Hinter der Kasse kam gleich die nächste Schlange, die vor der Schleuse. Immer nur fünf Personen auf einmal durften eintreten. Mitunter gab es Kindergeheul, wenn sich die automatische Schleusentür zwischen ihnen und ihren Eltern schloss. Aufsichtspersonal lotste, beruhigte, lenkte ab.

In der Schleuse wurde die Luft ausgetauscht. Jede und jeder war erstaunt, wie viel leichter es sich in der reineren Luft atmen ließ, man hatte das inzwischen fast vergessen. Dann noch den klinisch reinen Overall übergezogen, die Haare unter die leichte Haube geschoben, den Audioguide umgehängt, und fertig war die nächste Fünfergruppe für den langen Gang, der einen Vorgeschmack auf die eigentliche Ausstellung, auf die Sensation darstellte.

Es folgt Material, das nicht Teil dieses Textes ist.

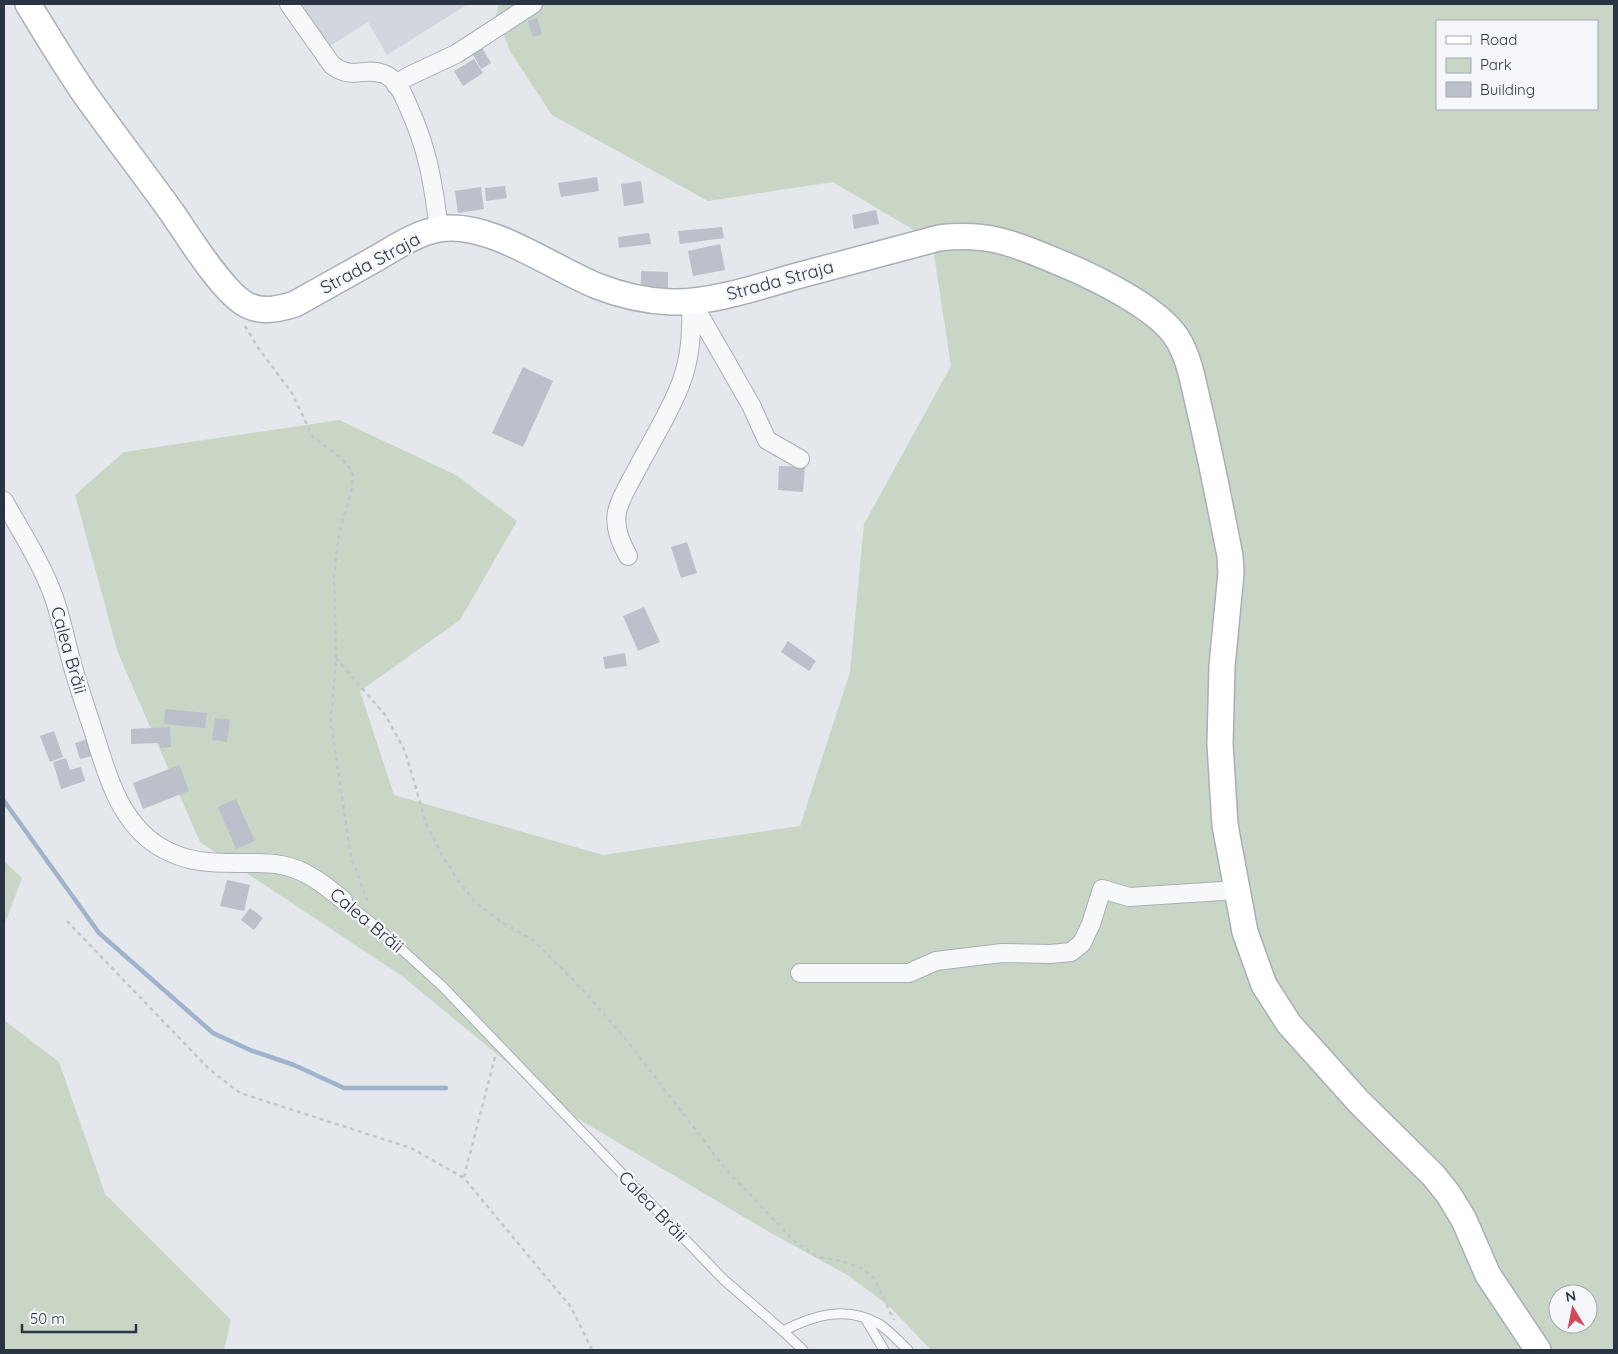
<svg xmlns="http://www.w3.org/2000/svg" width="1618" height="1354" font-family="Quicksand,sans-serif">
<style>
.built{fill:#d2d6de}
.green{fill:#c9d6c5;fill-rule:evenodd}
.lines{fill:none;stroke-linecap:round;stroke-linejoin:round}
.stream{stroke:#9fb4cc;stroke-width:4.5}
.building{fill:#bbc0ca}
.service-casing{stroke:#a9aeb7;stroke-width:11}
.minor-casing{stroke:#a9aeb7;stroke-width:20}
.secondary-casing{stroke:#a9aeb7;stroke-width:28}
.path{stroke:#c2c5cb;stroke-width:2.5;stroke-dasharray:4 4;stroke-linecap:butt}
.service{stroke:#f7f8fa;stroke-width:9}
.minor{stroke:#f7f8fa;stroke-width:18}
.secondary{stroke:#fff;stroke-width:25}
.labels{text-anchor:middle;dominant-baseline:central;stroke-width:4.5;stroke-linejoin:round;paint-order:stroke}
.street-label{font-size:18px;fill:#2b3445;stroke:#f4f6f9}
</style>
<rect width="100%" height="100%" fill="#e4e7ec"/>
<polygon class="built" points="302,4 468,4 387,55 368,22 328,47"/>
<g class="green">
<path d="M499,4H1614V1350H931L889,1306L849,1276L769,1232L570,1114L402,976L200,842L118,653L75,495L124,452L339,420L456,475L517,521L460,620L360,691L394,795L603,855L800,826L850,672L864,524L951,366L932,241L833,182L708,201L552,115L510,51L496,15ZM1437,21H1597V109H1437ZM1558,1294H1588V1324H1558Z"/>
<polygon points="4,861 22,878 4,926"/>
<polygon points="4,1020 59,1062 105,1194 231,1320 224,1350 4,1350"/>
</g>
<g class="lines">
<polyline class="stream" points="4,801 99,933 213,1033 250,1050 294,1065 344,1088 446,1088"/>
</g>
<g class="building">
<polygon points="537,18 542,34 533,37 528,21"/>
<polygon points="480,44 491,63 481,69 470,49"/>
<polygon points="474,59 483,73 463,86 454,71"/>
<polygon points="597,177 599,191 561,197 558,183"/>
<polygon points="641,181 644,203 624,206 621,184"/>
<polygon points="505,186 507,198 486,201 485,188"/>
<polygon points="481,187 484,209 458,213 455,191"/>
<polygon points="876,210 879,224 854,229 852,215"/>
<polygon points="722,227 724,238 680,244 678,231"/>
<polygon points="649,233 651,244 619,248 618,237"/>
<polygon points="720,244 725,270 693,276 688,251"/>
<polygon points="641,271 668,272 668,292 641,291"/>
<polygon points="523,367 553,381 523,447 492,433"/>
<polygon points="779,466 805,467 803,492 778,490"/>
<polygon points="687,542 697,573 681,578 671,547"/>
<polygon points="644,607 660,642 638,651 623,616"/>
<polygon points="788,641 816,661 809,671 781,652"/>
<polygon points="625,653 627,666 605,669 603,657"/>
<polygon points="165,709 207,713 205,728 164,724"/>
<polygon points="215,718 230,720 227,742 212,740"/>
<polygon points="170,727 171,747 160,748 159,743 131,744 131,729"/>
<polygon points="54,731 63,757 50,762 40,736"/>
<polygon points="88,739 92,756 80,759 75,743"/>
<polygon points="66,758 70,770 81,767 85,781 61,789 53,762"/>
<polygon points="179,765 189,791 143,809 133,783"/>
<polygon points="236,799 255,841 236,849 218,807"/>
<polygon points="227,880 250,885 244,911 220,906"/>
<polygon points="250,908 263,918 254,930 241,920"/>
</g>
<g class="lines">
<g class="service-casing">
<g id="service">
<polyline points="343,900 377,927 443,987 723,1279 783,1331 803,1350"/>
<polyline points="865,1318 884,1350"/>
<path d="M783,1331C814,1315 846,1305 879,1324C890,1331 899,1342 908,1350"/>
</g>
</g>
<g class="minor-casing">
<g id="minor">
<path d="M289,4L332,65C353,81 364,66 384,74C397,79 403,94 408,106C428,149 433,183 439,229"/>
<polyline points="396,85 407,77 456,54 533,4"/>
<polyline points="693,304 751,405 767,440 800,459"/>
<path d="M4,501C21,532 41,562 53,595C61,616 65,639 71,660C78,686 87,711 95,736C107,776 121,824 160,847C190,865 218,863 251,863C261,863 272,863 281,865C305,869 325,885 343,900"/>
<path d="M628,556C621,543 614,528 617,512C620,498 629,484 636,471C651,442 669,414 681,383C691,356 692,330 691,301"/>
<polyline points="800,973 909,973 936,961 1002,953 1050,954 1071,952 1082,943 1091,924 1102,889 1129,897 1237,890"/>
</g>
</g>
<g class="secondary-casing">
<path id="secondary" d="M28,4C47,35 66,67 87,97C115,136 145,175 173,214C188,236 224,294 247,305C262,313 279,309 295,304C322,289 350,273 377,258C396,247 417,233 439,229C488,220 552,268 597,286C620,295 646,301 671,302C710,303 755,288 793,277C842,264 890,251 939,238C991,232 1017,245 1063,264C1096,278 1158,308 1177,338C1189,357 1193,381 1198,403C1210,453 1220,505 1230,556L1231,573L1222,666L1220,744L1225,825L1245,932L1264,985L1289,1024L1359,1102L1434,1176L1449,1195L1464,1220L1488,1275L1538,1350"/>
</g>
<g class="path">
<polyline points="245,326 259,349 292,393 313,437 340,457 348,465 353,475 351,493 339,534 334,576 336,658 331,722 351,857 369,905"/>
<polyline points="336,658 386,716 405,751 427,826 442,855 459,882 476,903 502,922 534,941 581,988 629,1043 724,1167 794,1241 818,1257 842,1261 861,1268 874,1278 894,1320"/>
<polyline points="67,921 209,1069 240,1093 411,1148 464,1178 571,1307 592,1350"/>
<polyline points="464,1177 495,1057"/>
</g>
<use href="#service" class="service"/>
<use href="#minor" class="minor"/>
<use href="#secondary" class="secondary"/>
</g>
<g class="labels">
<g class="street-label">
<text transform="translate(370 263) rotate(-28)">Strada Straja</text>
<text transform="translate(780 280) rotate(-15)">Strada Straja</text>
<text transform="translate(69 650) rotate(74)">Calea Brăii</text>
<text transform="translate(367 920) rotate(40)">Calea Brăii</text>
<text transform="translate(653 1206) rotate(46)">Calea Brăii</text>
</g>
</g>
<rect width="1618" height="1354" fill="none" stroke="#2b3445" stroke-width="10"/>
<rect x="1436" y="20" width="162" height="90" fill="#f4f6f9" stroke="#a4a8b1"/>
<rect x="1446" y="36" width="25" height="8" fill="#ffffff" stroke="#a4a8b1"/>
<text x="1480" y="45" font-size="15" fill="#2b3445">Road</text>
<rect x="1446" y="58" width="25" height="15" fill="#c9d6c5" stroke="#a4a8b1"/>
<text x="1480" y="70" font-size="15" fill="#2b3445">Park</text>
<rect x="1446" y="82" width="25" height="15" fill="#bbc0ca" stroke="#a4a8b1"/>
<text x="1480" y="95" font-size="15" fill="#2b3445">Building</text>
<g transform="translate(1573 1309) rotate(350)"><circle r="24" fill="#f4f6f9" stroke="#a4a8b1"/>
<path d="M0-4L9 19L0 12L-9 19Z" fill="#d1495b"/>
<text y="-8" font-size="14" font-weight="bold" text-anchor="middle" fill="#2b3445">N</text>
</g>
<path d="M22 1324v8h114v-8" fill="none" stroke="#2b3445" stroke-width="2.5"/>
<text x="30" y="1324" font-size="15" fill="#2b3445" stroke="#f4f6f9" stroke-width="4" paint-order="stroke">50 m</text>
</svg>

Links und rechts überdimensional große, gestochen scharfe Fotos, die allein schon den Eintritt wert gewesen waren. Alpenveilchen, rot, weiß, violett. Gärten voll mit Rosen, Dahlien, Hortensien. Obstbäume mit rosig lockenden Pfirsichen, rotwangigen Äpfeln, Sträucher mit dicken Beeren. Balkone, überquellend von Geranien, rot, rosa, weiß. Grün, wohin das Auge schaute. Eltern erklärten ihren Kindern, was immer sie noch von dieser Pracht wussten, den Rest erledigten die Audioguides. In Vitrinen getrocknete Lilien, Orchideen, Fingerhut, Hortensien. Zeugen einer vergangenen Zeit. Zum Anfassen aus hauchfeinem Kunststoff nachgebildete Rosen und Nelken.

Langsam nur schob sich der Besucherstrom vorwärts, ins Allerheiligste. Dort wartete wiederum eine automatische Tür, die stets nur eine Fünfergruppe hindurchließ, für den Blick in den Reinraum mit computerüberwachter Beleuchtung, Belüftung und Befeuchtung, von den Besuchern getrennt durch fünf Zentimeter Panzerglas.

Atemlos standen sie davor, Alte und Junge, und staunten. Sattgrünes Gras bildete ein idyllisches Fleckchen, kein Müll, nur Gras, darum herum ein wenig Moos. Und in der Mitte des Grüns das Prachtstück, das Sehnsuchtsziel von Millionen Besuchern, in freier Natur längst ausgestorben: "Ewig schön" genannt, den Ahnen einst heilig, Symbol für Unschuld und Reinheit, für die Kelten Hüterin des einfachen Volkes, mit vielerlei Heilpotenzial ausgestattet. Das allerletzte lebende Exemplar, Versicherungswert drei Millionen, Realwert unschätzbar - Bellis perennis, das Gänseblümchen.